[Written problem]
Count the lines in the listing below that contain the string "left". Reply with the number alone.

··· Stored data ···

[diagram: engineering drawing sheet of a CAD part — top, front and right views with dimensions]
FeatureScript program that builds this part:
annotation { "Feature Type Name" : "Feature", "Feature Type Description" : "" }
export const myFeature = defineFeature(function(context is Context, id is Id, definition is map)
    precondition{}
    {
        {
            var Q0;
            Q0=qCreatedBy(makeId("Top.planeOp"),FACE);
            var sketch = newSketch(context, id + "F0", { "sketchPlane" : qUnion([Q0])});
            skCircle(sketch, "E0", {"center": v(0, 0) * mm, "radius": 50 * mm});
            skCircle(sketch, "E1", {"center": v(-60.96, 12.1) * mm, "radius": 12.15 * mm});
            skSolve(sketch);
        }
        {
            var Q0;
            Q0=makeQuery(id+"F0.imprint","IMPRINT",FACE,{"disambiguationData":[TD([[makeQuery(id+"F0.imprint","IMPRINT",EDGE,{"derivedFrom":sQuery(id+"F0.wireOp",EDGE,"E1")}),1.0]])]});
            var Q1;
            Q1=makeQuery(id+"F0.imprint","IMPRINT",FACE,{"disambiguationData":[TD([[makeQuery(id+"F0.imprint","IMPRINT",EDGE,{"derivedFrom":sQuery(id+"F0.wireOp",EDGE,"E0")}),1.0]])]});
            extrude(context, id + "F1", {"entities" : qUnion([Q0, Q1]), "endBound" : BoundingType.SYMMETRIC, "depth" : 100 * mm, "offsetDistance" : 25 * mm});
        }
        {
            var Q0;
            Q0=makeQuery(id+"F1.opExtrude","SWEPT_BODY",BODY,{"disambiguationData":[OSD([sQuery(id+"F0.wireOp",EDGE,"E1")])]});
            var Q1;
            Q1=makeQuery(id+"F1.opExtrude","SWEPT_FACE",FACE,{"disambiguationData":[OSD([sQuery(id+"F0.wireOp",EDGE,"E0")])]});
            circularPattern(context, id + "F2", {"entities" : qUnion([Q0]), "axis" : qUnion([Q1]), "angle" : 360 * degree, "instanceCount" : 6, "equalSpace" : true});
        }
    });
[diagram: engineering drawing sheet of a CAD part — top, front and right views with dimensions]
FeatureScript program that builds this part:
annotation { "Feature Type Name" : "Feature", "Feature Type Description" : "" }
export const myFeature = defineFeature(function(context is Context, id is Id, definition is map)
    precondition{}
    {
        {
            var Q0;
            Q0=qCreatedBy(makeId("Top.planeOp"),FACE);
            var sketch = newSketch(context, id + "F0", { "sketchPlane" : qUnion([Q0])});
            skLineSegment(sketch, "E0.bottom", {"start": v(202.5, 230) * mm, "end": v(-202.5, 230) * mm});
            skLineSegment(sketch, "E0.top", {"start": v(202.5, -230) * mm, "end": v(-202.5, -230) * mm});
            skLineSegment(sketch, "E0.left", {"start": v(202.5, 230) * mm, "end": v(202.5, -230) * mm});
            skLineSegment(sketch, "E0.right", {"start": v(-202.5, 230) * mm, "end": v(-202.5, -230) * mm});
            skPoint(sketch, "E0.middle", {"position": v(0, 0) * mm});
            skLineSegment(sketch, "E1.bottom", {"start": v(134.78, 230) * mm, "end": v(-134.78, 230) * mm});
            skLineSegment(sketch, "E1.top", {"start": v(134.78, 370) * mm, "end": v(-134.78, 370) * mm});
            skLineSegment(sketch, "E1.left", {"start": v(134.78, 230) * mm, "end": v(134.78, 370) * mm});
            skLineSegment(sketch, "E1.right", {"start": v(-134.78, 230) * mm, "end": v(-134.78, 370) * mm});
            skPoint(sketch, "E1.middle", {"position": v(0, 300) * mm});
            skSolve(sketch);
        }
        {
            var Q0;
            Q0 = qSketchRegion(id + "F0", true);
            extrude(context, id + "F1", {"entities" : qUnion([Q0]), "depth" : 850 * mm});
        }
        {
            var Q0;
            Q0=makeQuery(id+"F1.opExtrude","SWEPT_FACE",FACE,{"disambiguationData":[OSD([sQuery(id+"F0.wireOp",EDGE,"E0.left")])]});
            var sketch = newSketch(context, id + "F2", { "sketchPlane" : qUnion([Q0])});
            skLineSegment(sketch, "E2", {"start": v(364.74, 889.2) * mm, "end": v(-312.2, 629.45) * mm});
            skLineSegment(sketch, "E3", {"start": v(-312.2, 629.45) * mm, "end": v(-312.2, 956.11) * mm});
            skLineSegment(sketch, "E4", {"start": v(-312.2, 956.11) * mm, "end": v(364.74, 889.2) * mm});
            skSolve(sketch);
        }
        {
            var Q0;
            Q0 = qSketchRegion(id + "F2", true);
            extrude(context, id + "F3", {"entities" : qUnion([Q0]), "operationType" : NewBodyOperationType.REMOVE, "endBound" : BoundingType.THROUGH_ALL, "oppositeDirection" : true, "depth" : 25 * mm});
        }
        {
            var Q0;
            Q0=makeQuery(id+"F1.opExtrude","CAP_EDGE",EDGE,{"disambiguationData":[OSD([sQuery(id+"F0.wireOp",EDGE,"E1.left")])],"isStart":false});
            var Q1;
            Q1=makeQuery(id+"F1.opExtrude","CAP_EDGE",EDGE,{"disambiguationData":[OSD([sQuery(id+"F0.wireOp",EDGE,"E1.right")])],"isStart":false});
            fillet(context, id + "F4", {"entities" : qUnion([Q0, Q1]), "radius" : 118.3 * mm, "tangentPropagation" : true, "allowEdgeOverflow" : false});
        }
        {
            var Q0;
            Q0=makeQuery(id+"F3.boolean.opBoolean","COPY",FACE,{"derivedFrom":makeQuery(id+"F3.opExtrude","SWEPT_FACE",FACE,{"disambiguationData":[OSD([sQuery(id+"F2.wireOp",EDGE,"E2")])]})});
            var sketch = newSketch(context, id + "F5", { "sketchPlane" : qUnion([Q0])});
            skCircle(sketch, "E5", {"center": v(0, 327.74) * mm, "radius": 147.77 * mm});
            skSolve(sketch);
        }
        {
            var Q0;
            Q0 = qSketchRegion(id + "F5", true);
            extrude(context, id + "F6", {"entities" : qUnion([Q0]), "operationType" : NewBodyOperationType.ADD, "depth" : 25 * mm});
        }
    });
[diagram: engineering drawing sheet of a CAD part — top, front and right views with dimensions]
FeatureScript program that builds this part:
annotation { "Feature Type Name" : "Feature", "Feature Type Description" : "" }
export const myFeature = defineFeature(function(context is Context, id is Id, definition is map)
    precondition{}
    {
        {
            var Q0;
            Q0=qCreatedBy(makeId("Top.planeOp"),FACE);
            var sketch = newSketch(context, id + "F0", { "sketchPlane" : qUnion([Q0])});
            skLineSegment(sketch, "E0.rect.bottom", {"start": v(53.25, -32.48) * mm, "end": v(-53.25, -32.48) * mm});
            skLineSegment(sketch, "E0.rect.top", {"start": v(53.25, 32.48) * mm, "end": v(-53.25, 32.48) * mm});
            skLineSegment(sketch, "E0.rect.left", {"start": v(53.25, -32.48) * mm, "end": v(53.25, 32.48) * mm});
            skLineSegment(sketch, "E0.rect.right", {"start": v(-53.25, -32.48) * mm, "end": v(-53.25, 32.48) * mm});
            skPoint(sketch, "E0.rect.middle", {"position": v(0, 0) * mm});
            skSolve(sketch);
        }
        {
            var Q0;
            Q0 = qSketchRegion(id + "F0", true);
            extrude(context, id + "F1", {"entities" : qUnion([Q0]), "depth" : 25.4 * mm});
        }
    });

···

[Exercise response]
5